◆ Provided records:
· · ·
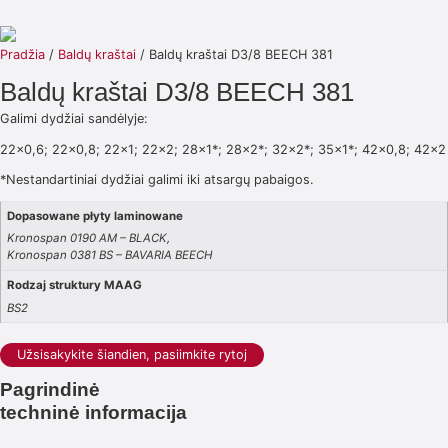
Pradžia
/
Baldų kraštai
/ Baldų kraštai D3/8 BEECH 381
Baldų kraštai D3/8 BEECH 381
Galimi dydžiai sandėlyje:
22×0,6; 22×0,8; 22×1; 22×2; 28×1*; 28×2*; 32×2*; 35×1*; 42×0,8; 42×2
*Nestandartiniai dydžiai galimi iki atsargų pabaigos.
Dopasowane płyty laminowane
Kronospan 0190 AM – BLACK,
Kronospan 0381 BS – BAVARIA BEECH
Rodzaj struktury MAAG
BS2
Užsisakykite šiandien, pasiimkite rytoj
Pagrindinė
techninė informacija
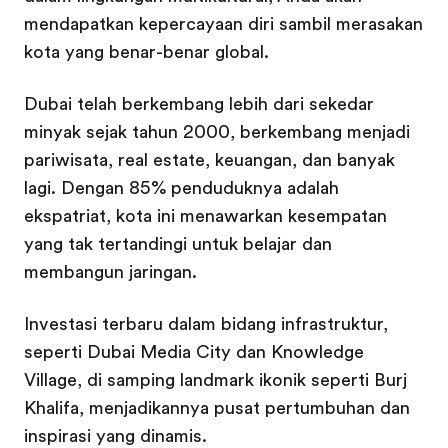
mendapatkan kepercayaan diri sambil merasakan
kota yang benar-benar global.
Dubai telah berkembang lebih dari sekedar
minyak sejak tahun 2000, berkembang menjadi
pariwisata, real estate, keuangan, dan banyak
lagi. Dengan 85% penduduknya adalah
ekspatriat, kota ini menawarkan kesempatan
yang tak tertandingi untuk belajar dan
membangun jaringan.
Investasi terbaru dalam bidang infrastruktur,
seperti Dubai Media City dan Knowledge
Village, di samping landmark ikonik seperti Burj
Khalifa, menjadikannya pusat pertumbuhan dan
inspirasi yang dinamis.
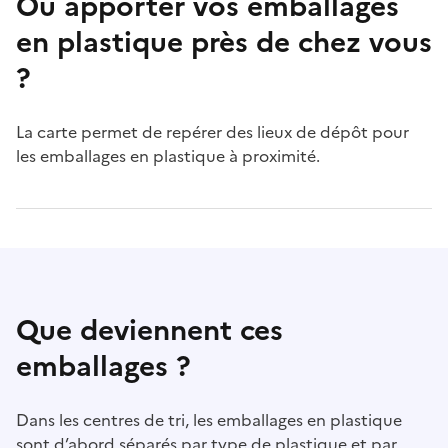
Où apporter vos emballages
en plastique près de chez vous
?
La carte permet de repérer des lieux de dépôt pour
les emballages en plastique à proximité.
Que deviennent ces
emballages ?
Dans les centres de tri, les emballages en plastique
sont d’abord séparés par type de plastique et par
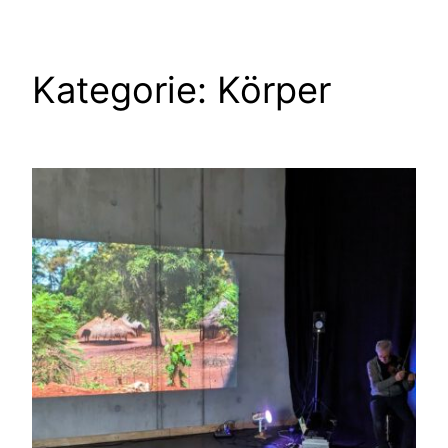
Kategorie:
Körper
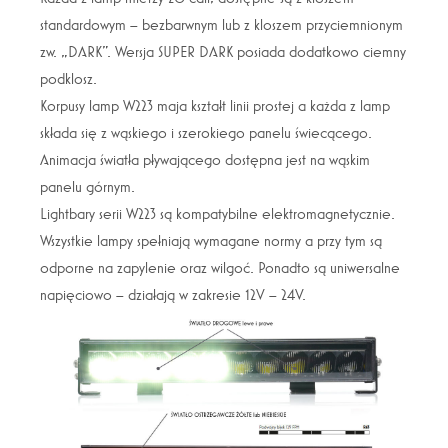
standardowym – bezbarwnym lub z kloszem przyciemnionym
zw. „DARK”. Wersja SUPER DARK posiada dodatkowo ciemny
podklosz.
Korpusy lamp W223 maja kształt linii prostej a każda z lamp
składa się z wąskiego i szerokiego panelu świecącego.
Animacja światła pływającego dostępna jest na wąskim
panelu górnym.
Lightbary serii W223 są kompatybilne elektromagnetycznie.
Wszystkie lampy spełniają wymagane normy a przy tym są
odporne na zapylenie oraz wilgoć. Ponadto są uniwersalne
napięciowo – działają w zakresie 12V – 24V.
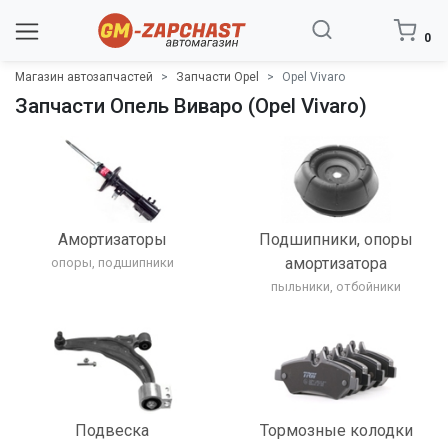
0
Магазин автозапчастей
Запчасти Opel
Opel Vivaro
Запчасти Опель Виваро (Opel Vivaro)
Амортизаторы
Подшипники, опоры
амортизатора
опоры, подшипники
пыльники, отбойники
Подвеска
Тормозные колодки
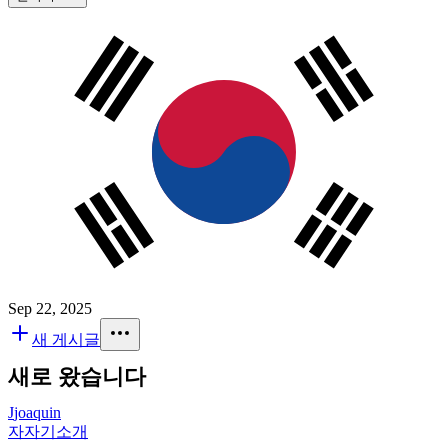
Sep 22, 2025
새 게시글
새로 왔습니다
J
joaquin
자
자기소개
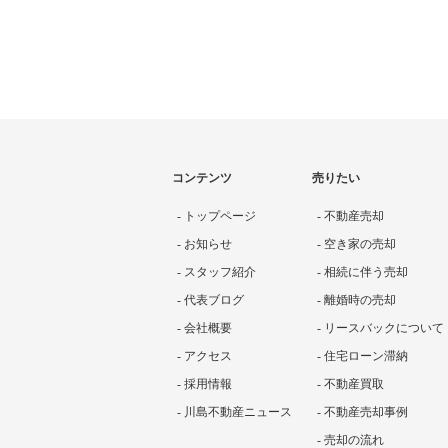
コンテンツ
売りたい
- トップページ
- 不動産売却
- お知らせ
- 空き家の売却
- スタッフ紹介
- 相続に伴う売却
- 代表ブログ
- 離婚時の売却
- 会社概要
- リースバックについて
- アクセス
- 住宅ローン滞納
- 採用情報
- 不動産買取
- 川島不動産ニュース
- 不動産売却事例
- 売却の流れ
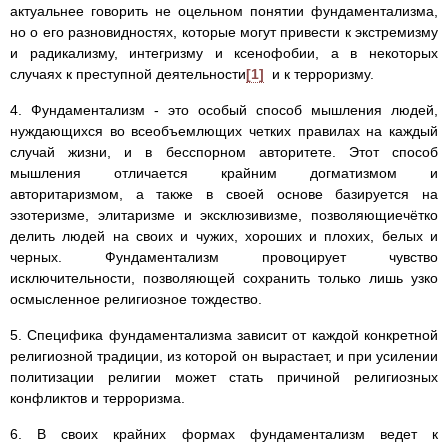
актуальнее говорить не оцельном понятии фундаментализма,
но о его разновидностях, которые могут привести к экстремизму
и радикализму, интегризму и ксенофобии, а в некоторых
случаях к преступной деятельности
[1]
и к терроризму.
4. Фундаментализм - это особый способ мышления людей,
нуждающихся во всеобъемлющих четких правилах на каждый
случай жизни, и в бесспорном авторитете. Этот способ
мышления отличается крайним догматизмом и
авторитаризмом, а также в своей основе базируется на
эзотеризме, элитаризме и эксклюзивизме, позволяющиечётко
делить людей на своих и чужих, хороших и плохих, белых и
черных. Фундаментализм провоцирует чувство
исключительности, позволяющей сохранить только лишь узко
осмысленное религиозное тождество.
5. Специфика фундаментализма зависит от каждой конкретной
религиозной традиции, из которой он вырастает, и при усилении
политизации религии может стать причиной религиозных
конфликтов и терроризма.
6. В своих крайних формах фундаментализм ведет к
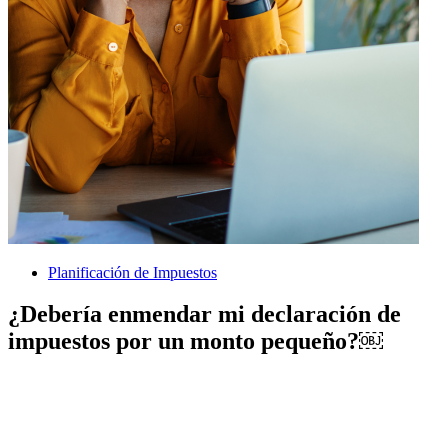
Planificación de Impuestos
¿Debería enmendar mi declaración de
impuestos por un monto pequeño?￼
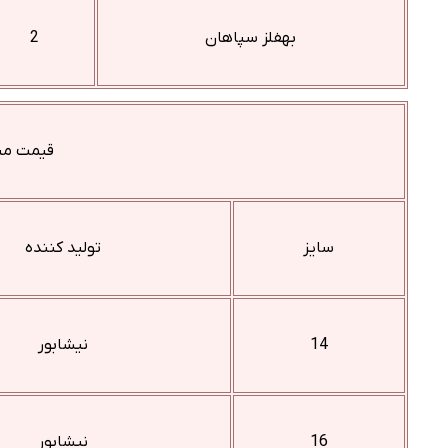
بهفلز سپاهان
2
قیمت میلگرد 9 خ
سایز
تولید کننده
14
نیشابور
16
نیشابور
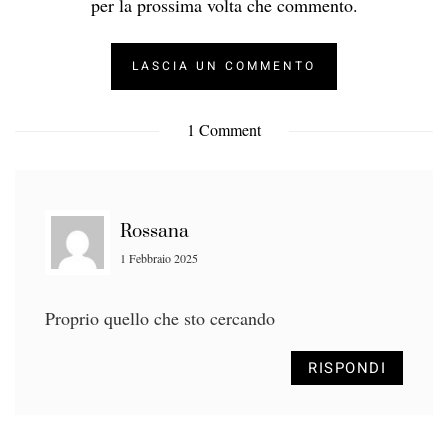
per la prossima volta che commento.
1 Comment
Rossana
1 Febbraio 2025
Proprio quello che sto cercando
RISPONDI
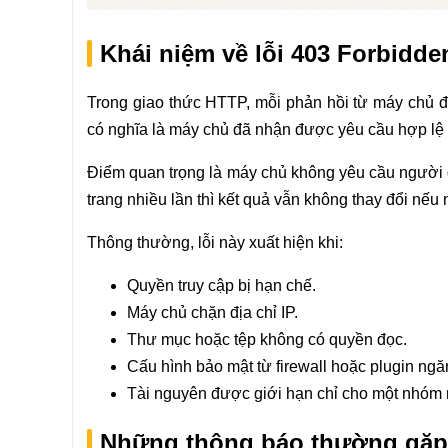
Khái niệm về lỗi 403 Forbidde
Trong giao thức HTTP, mỗi phản hồi từ máy chủ đ
có nghĩa là máy chủ đã nhận được yêu cầu hợp lệ 
Điểm quan trọng là máy chủ không yêu cầu người d
trang nhiều lần thì kết quả vẫn không thay đổi nế
Thông thường, lỗi này xuất hiện khi:
Quyền truy cập bị hạn chế.
Máy chủ chặn địa chỉ IP.
Thư mục hoặc tệp không có quyền đọc.
Cấu hình bảo mật từ firewall hoặc plugin ngăn
Tài nguyên được giới hạn chỉ cho một nhóm
Những thông báo thường gặp 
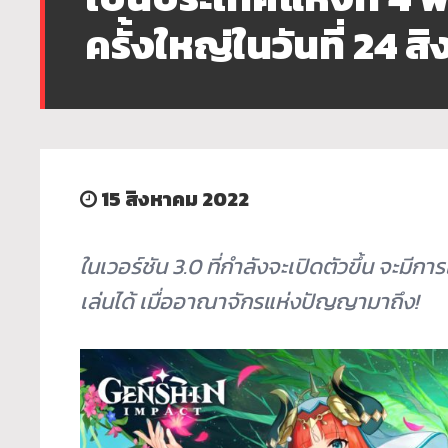
ครั้งใหญ่ในวันที่ 24 
15 สิงหาคม 2022
ในเวอร์ชัน 3.0 ที่กำลังจะเปิดตัวขึ้น จะมีก
เล่นได้ เมื่ออาณาจักรแห่งปัญญามาถึง!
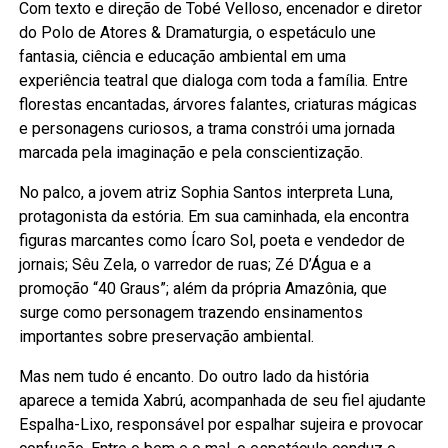
Com texto e direção de Tobé Velloso, encenador e diretor
do Polo de Atores & Dramaturgia, o espetáculo une
fantasia, ciência e educação ambiental em uma
experiência teatral que dialoga com toda a família. Entre
florestas encantadas, árvores falantes, criaturas mágicas
e personagens curiosos, a trama constrói uma jornada
marcada pela imaginação e pela conscientização.
No palco, a jovem atriz Sophia Santos interpreta Luna,
protagonista da estória. Em sua caminhada, ela encontra
figuras marcantes como Ícaro Sol, poeta e vendedor de
jornais; Sêu Zela, o varredor de ruas; Zé D’Água e a
promoção “40 Graus”; além da própria Amazônia, que
surge como personagem trazendo ensinamentos
importantes sobre preservação ambiental.
Mas nem tudo é encanto. Do outro lado da história
aparece a temida Xabrú, acompanhada de seu fiel ajudante
Espalha-Lixo, responsável por espalhar sujeira e provocar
· · ·
◆ Exercise details:
Set out every line of text from all the entries above as one numbered list, skipping blank lines. Leave the pictures out of the list.

◆ Reply:
1. Pradžia
2. /
3. Baldų kraštai
4. / Baldų kraštai D3/8 BEECH 381
5. Baldų kraštai D3/8 BEECH 381
6. Galimi dydžiai sandėlyje:
7. 22×0,6; 22×0,8; 22×1; 22×2; 28×1*; 28×2*; 32×2*; 35×1*; 42×0,8; 42×2
8. *Nestandartiniai dydžiai galimi iki atsargų pabaigos.
9. Dopasowane płyty laminowane
10. Kronospan 0190 AM – BLACK,
11. Kronospan 0381 BS – BAVARIA BEECH
12. Rodzaj struktury MAAG
13. BS2
14. Užsisakykite šiandien, pasiimkite rytoj
15. Pagrindinė
16. techninė informacija
17. mendapatkan kepercayaan diri sambil merasakan
18. kota yang benar-benar global.
19. Dubai telah berkembang lebih dari sekedar
20. minyak sejak tahun 2000, berkembang menjadi
21. pariwisata, real estate, keuangan, dan banyak
22. lagi. Dengan 85% penduduknya adalah
23. ekspatriat, kota ini menawarkan kesempatan
24. yang tak tertandingi untuk belajar dan
25. membangun jaringan.
26. Investasi terbaru dalam bidang infrastruktur,
27. seperti Dubai Media City dan Knowledge
28. Village, di samping landmark ikonik seperti Burj
29. Khalifa, menjadikannya pusat pertumbuhan dan
30. inspirasi yang dinamis.
31. Où apporter vos emballages
32. en plastique près de chez vous
33. ?
34. La carte permet de repérer des lieux de dépôt pour
35. les emballages en plastique à proximité.
36. Que deviennent ces
37. emballages ?
38. Dans les centres de tri, les emballages en plastique
39. sont d’abord séparés par type de plastique et par
40. Kategorie:
41. Körper
42. standardowym – bezbarwnym lub z kloszem przyciemnionym
43. zw. „DARK”. Wersja SUPER DARK posiada dodatkowo ciemny
44. podklosz.
45. Korpusy lamp W223 maja kształt linii prostej a każda z lamp
46. składa się z wąskiego i szerokiego panelu świecącego.
47. Animacja światła pływającego dostępna jest na wąskim
48. panelu górnym.
49. Lightbary serii W223 są kompatybilne elektromagnetycznie.
50. Wszystkie lampy spełniają wymagane normy a przy tym są
51. odporne na zapylenie oraz wilgoć. Ponadto są uniwersalne
52. napięciowo – działają w zakresie 12V – 24V.
53. 0
54. Магазин автозапчастей
55. Запчасти Opel
56. Opel Vivaro
57. Запчасти Опель Виваро (Opel Vivaro)
58. Амортизаторы
59. Подшипники, опоры
60. амортизатора
61. опоры, подшипники
62. пыльники, отбойники
63. Подвеска
64. Тормозные колодки
65. Sep 22, 2025
66. 새 게시글
67. 새로 왔습니다
68. J
69. joaquin
70. 자
71. 자기소개
72. コンテンツ
73. 売りたい
74. - トップページ
75. - 不動産売却
76. - お知らせ
77. - 空き家の売却
78. - スタッフ紹介
79. - 相続に伴う売却
80. - 代表ブログ
81. - 離婚時の売却
82. - 会社概要
83. - リースバックについて
84. - アクセス
85. - 住宅ローン滞納
86. - 採用情報
87. - 不動産買取
88. - 川島不動産ニュース
89. - 不動産売却事例
90. - 売却の流れ
91. актуальнее говорить не оцельном понятии фундаментализма,
92. но о его разновидностях, которые могут привести к экстремизму
93. и радикализму, интегризму и ксенофобии, а в некоторых
94. случаях к преступной деятельности
95. [1]
96. и к терроризму.
97. 4. Фундаментализм - это особый способ мышления людей,
98. нуждающихся во всеобъемлющих четких правилах на каждый
99. случай жизни, и в бесспорном авторитете. Этот способ
100. мышления отличается крайним догматизмом и
101. авторитаризмом, а также в своей основе базируется на
102. эзотеризме, элитаризме и эксклюзивизме, позволяющиечётко
103. делить людей на своих и чужих, хороших и плохих, белых и
104. черных. Фундаментализм провоцирует чувство
105. исключительности, позволяющей сохранить только лишь узко
106. осмысленное религиозное тождество.
107. 5. Специфика фундаментализма зависит от каждой конкретной
108. религиозной традиции, из которой он вырастает, и при усилении
109. политизации религии может стать причиной религиозных
110. конфликтов и терроризма.
111. 6. В своих крайних формах фундаментализм ведет к
112. Planificación de Impuestos
113. ¿Debería enmendar mi declaración de
114. impuestos por un monto pequeño?
115. بهفلز سپاهان
116. 2
117. قیمت میلگرد 9 خ
118. سایز
119. تولید کننده
120. 14
121. نیشابور
122. 16
123. نیشابور
124. per la prossima volta che commento.
125. 1 Comment
126. Rossana
127. 1 Febbraio 2025
128. Proprio quello che sto cercando
129. RISPONDI
130. Khái niệm về lỗi 403 Forbidde
131. Trong giao thức HTTP, mỗi phản hồi từ máy chủ đ
132. có nghĩa là máy chủ đã nhận được yêu cầu hợp lệ 
133. Điểm quan trọng là máy chủ không yêu cầu người d
134. trang nhiều lần thì kết quả vẫn không thay đổi nế
135. Thông thường, lỗi này xuất hiện khi:
136. Quyền truy cập bị hạn chế.
137. Máy chủ chặn địa chỉ IP.
138. Thư mục hoặc tệp không có quyền đọc.
139. Cấu hình bảo mật từ firewall hoặc plugin ngăn
140. Tài nguyên được giới hạn chỉ cho một nhóm
141. Những thông báo thường gặp 
142. ครั้งใหญ่ในวันที่ 24 
143. 15 สิงหาคม 2022
144. ในเวอร์ชัน 3.0 ที่กำลังจะเปิดตัวขึ้น จะมีก
145. เล่นได้ เมื่ออาณาจักรแห่งปัญญามาถึง!
146. Com texto e direção de Tobé Velloso, encenador e diretor
147. do Polo de Atores & Dramaturgia, o espetáculo une
148. fantasia, ciência e educação ambiental em uma
149. experiência teatral que dialoga com toda a família. Entre
150. florestas encantadas, árvores falantes, criaturas mágicas
151. e personagens curiosos, a trama constrói uma jornada
152. marcada pela imaginação e pela conscientização.
153. No palco, a jovem atriz Sophia Santos interpreta Luna,
154. protagonista da estória. Em sua caminhada, ela encontra
155. figuras marcantes como Ícaro Sol, poeta e vendedor de
156. jornais; Sêu Zela, o varredor de ruas; Zé D’Água e a
157. promoção “40 Graus”; além da própria Amazônia, que
158. surge como personagem trazendo ensinamentos
159. importantes sobre preservação ambiental.
160. Mas nem tudo é encanto. Do outro lado da história
161. aparece a temida Xabrú, acompanhada de seu fiel ajudante
162. Espalha-Lixo, responsável por espalhar sujeira e provocar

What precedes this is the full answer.